■ ЗАДАНИЕ ■
Продолжите текст об Аполлоне и Дионисе в искусстве, начав сразу после его последнего предложения.

++++ ИСХОДНЫЙ ТЕКСТ

Трагедия и комедия одинаково выросли из религии, то есть из двуединства жертвы и молитвы, из того, что обусловлено человеческим несчастьем и упорным, все возвращающимся стремлением восстановить некогда порванную связь. «Боль жизни, – говорит В. В. Розанов, – всегда сильнее интереса к жизни. Вот почему религия всегда будет пересиливать философию». «Пир» Платона заканчивается тем, что под утро разгульной ночи трезвый (несмотря на неимоверное количество выпитого) Сократ доказывает своим пьяным собеседникам многозначительную идею о совмещении в истинном поэте трагического и комического. Но подобным же образом придется сказать о совмещении в истинном поэте Аполлона и Диониса: в плане творческом «счастливый» Аполлон есть инобытие «несчастного» Диониса. Хаос есть то самое бездонное море, откуда возникает прекрасный образ Афродиты, грустные и заплаканные глаза которой на гениальной картине Боттичелли говорят нам о чем-то бесконечно более глубоком, чем обычные так называемые «страдания любви». Эти заплаканные глаза Афродиты и непередаваемая грусть весеннего хоровода, да и самого лика шествующей и сыплющей цветами Весны на картине того же Боттичелли «Весна» вещают о тех страданиях, которыми куплена прекрасная форма…
«Преодоленный хаос» и «осмысленное безумие» искусства есть самоограничение Диониса в Аполлоне, – и в этом его крест, пусть «малый крест», но все же одно из отображений вечного Голгофского, Запрестольно-Троичного Креста, которым покупается совершенство и красота мироздания. Хотя и «малый», крест «преодоленного хаоса» и «осмысленного безумия» в искусстве все же есть крест весьма мучительный, беспощадный, и без него нет подлинного искусства. Искусства нет без дионисического порыва, без того «темперамента», который есть самообнаружение и объективация творческой воли, то есть действующего изнутри человека творческого глагола «да будет», произнесенного «изначала» («берешит», «эн архэ») Творцом творцов. Но искусства также нет и быть не может без этого, смерти подобного, аполлинистического самоограничения, где обыденная жизнь умирает и поэт погибает как человек, для того, чтобы существовало произведение искусства, «шедевр», и прославился в нем артист. Кто этого не понимает, тот никогда не осознает ни истоков, «начал» искусства, ни смысла «шедевра».
Приведенный пример стихотворения «Для берегов отчизны дальной» показывает нам, что тайна Пушкина как великого артиста – вовсе не в уравновешенности, но в крестоносном преображении бушующего, страдальческого Диониса в мраморно-бронзового Аполлона.
Прошла любовь, явилась муза,
И прояснился темный ум.
Так свидетельствует на основании собственного опыта сам автор «Евгения Онегина». Вдохновение, относительно которого существует столько предрассудков среди так наз. «широких масс», есть момент перехода от дионисического восторга к аполлинистическому совершенству, к устойчивой форме, от момента всетекучести Гераклита к моменту всеустойчивости, абсолютной неподвижности Парменида.

++++++++
++++ ПРЕДОСТАВЛЕННЫЕ ДАННЫЕ

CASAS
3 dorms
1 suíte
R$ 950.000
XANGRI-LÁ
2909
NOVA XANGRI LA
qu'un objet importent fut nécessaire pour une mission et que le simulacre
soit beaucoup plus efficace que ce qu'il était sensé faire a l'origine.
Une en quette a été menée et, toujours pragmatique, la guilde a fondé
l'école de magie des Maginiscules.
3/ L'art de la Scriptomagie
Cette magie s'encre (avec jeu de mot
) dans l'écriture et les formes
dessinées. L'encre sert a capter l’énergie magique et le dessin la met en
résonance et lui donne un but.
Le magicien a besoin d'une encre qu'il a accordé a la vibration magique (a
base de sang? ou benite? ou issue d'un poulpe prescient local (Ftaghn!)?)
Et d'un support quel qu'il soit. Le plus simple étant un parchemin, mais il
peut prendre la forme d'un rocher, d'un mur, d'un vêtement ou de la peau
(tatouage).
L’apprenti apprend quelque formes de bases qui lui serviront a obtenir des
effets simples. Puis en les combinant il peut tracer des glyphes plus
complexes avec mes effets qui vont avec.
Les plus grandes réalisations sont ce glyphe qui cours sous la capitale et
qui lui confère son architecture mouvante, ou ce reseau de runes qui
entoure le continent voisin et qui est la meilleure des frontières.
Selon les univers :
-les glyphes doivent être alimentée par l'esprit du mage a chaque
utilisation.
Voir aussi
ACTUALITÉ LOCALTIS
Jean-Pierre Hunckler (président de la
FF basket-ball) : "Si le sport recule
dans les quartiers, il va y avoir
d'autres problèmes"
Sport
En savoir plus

++++++++
++++ ПРЕДОСТАВЛЕННЫЕ ДАННЫЕ

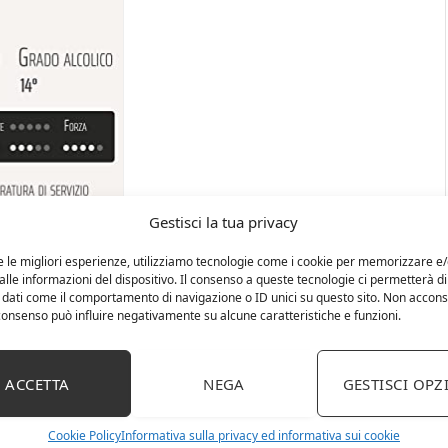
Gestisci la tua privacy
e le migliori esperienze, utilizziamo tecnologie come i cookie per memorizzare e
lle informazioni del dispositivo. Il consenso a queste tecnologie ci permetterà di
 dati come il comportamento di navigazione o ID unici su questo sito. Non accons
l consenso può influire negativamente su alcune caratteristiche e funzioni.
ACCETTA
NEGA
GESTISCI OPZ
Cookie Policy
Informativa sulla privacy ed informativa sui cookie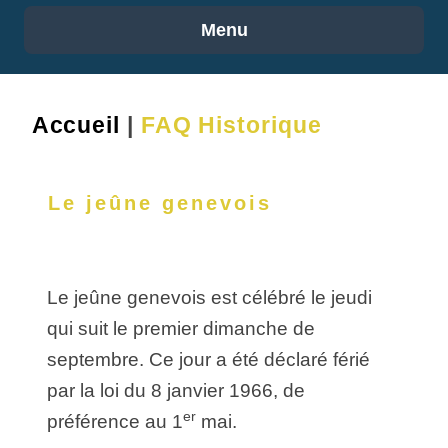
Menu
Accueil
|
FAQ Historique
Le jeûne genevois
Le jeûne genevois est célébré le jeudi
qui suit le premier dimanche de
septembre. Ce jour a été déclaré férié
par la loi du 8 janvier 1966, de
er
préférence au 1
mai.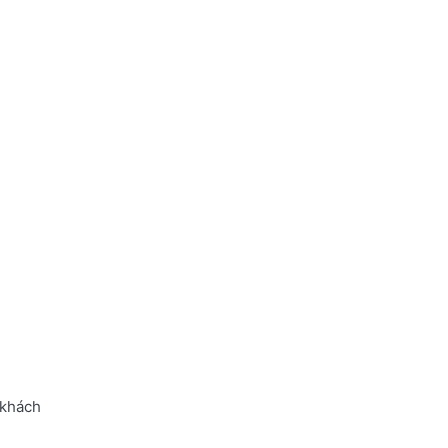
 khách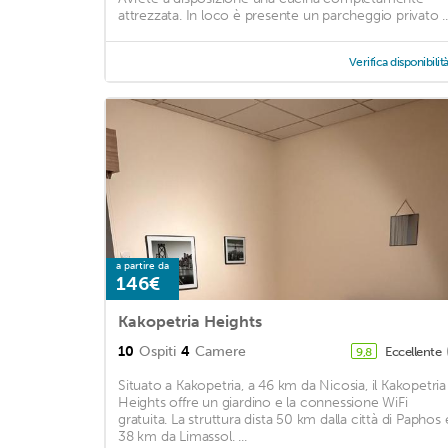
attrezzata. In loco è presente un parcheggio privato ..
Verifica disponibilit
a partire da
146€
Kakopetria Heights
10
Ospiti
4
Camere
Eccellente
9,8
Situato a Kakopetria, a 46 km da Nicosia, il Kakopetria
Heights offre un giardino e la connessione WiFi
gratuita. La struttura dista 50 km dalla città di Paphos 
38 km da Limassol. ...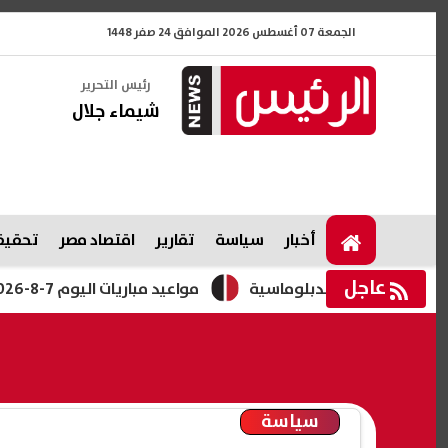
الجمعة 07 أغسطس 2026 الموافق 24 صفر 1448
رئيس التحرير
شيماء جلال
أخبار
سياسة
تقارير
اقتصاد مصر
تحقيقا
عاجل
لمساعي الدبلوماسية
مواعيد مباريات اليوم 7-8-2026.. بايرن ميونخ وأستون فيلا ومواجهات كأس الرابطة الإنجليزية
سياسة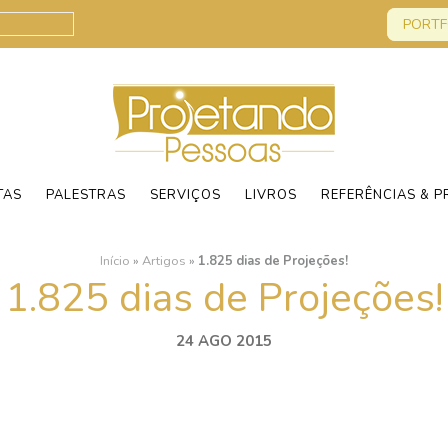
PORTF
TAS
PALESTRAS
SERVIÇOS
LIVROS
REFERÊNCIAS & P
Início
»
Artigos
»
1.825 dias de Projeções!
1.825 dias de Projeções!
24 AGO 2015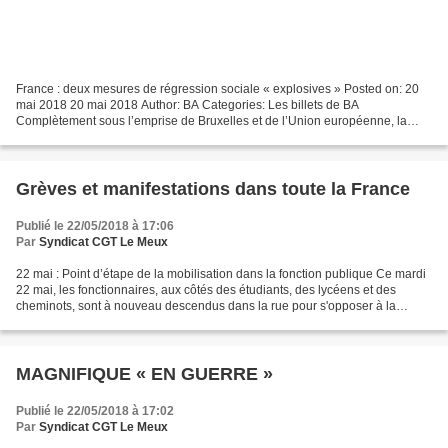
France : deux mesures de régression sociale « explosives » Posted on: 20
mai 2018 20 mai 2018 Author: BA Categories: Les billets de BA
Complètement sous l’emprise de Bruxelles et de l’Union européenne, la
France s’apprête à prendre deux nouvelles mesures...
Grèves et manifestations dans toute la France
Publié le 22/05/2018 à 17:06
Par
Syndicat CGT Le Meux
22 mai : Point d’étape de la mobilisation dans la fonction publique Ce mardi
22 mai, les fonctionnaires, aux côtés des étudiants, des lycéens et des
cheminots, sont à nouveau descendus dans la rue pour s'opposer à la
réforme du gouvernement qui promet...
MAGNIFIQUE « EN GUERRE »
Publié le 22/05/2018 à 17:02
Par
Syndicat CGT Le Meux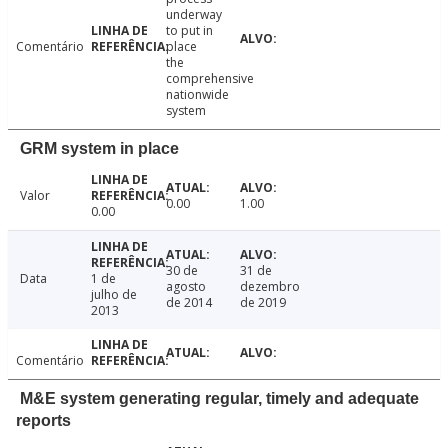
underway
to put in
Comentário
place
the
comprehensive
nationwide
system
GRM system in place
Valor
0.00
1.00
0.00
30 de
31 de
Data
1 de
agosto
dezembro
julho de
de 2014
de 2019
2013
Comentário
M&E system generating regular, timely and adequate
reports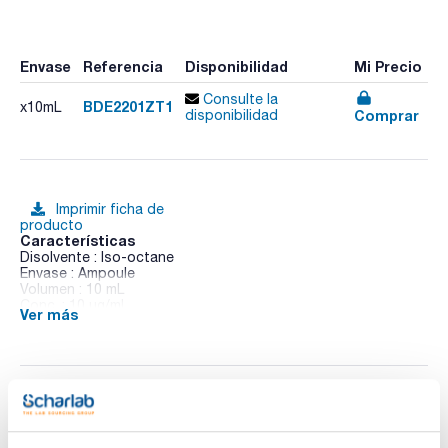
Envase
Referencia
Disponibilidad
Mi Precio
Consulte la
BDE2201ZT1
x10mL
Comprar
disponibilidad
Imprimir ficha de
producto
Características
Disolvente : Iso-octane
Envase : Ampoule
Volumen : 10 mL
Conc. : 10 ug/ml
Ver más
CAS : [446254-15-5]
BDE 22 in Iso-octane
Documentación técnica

++++++++

■ РЕЗУЛЬТАТ ■
Поражают своей отчетливой трезвостью и стальным блеском холодного ума рассуждения самого Пушкина на эту тему в отрывке «О вдохновении и восторге» (1824):
«Вдохновение есть расположение души к живейшему принятию впечатлений и соображению понятий и, следственно, к объяснению оных. Вдохновение нужно в геометрии как в поэзии».
Вслушиваясь в стихотворение «Для берегов отчизны дальной», мы словно присутствуем при том таинственном «геометрическом» процессе, когда жгучая лава страстей и мучений застывает под чарами аполлинистического «демона совершенства», когда артист начинает любить уже не живую возлюбленную, но возникшее на могиле любви новое странное и прекрасное существо, где Аполлон живет смертью Диониса и Дионис умерший «для себя» ожил в «друге» Аполлоне. Существует как бы продолжение этого стихотворения, где с какой-то скульптурной обнаженностью поэт создает «эпитафию» возлюбленной как возлюбленной, творит надгробное слово в честь кончившейся эротической любви:
Под небом голубым страны своей родной
Она томилась, увядала…
Увяла наконец, и верно надо мной
Младая тень уже летала;
Но недоступная черта меж нами есть.
Напрасно чувство возбуждал я:
Из равнодушных уст я слышал смерти весть,
И равнодушно ей внимал я.
В центре этого стихотворения – поразительное выражение печали по поводу того, что печали больше уже нет – предел честности в искусстве – и печаль все же является, но уже в прекрасной форме произведения искусства.
Так вот кого любил я пламенной душой
С таким тяжелым напряженьем,
С такою нежною, томительной тоской,
С таким безумством и мученьем!
Помимо технического совершенства так наз. «анафоры» (на букву «т»), столь хорошо выражающей томление, – перед нами еще чудо Эроса, умершего в жизни в дионисическом стихийном томлении и бушевании и воскресшего в его аполлинистическом инобытии. Искусство Пушкина, как, впрочем, всякое подлинное искусство, ставит страшную дилемму:
– или жить в жизни «как все» и умереть для искусства, исчезнув бесследно; или умереть для жизни и жить для искусства и в искусстве – «для звуков жизни не щадить» и тем самым себе «памятник воздвигнуть нерукотворный», по выражению самого Пушкина (и Горация с Державиным).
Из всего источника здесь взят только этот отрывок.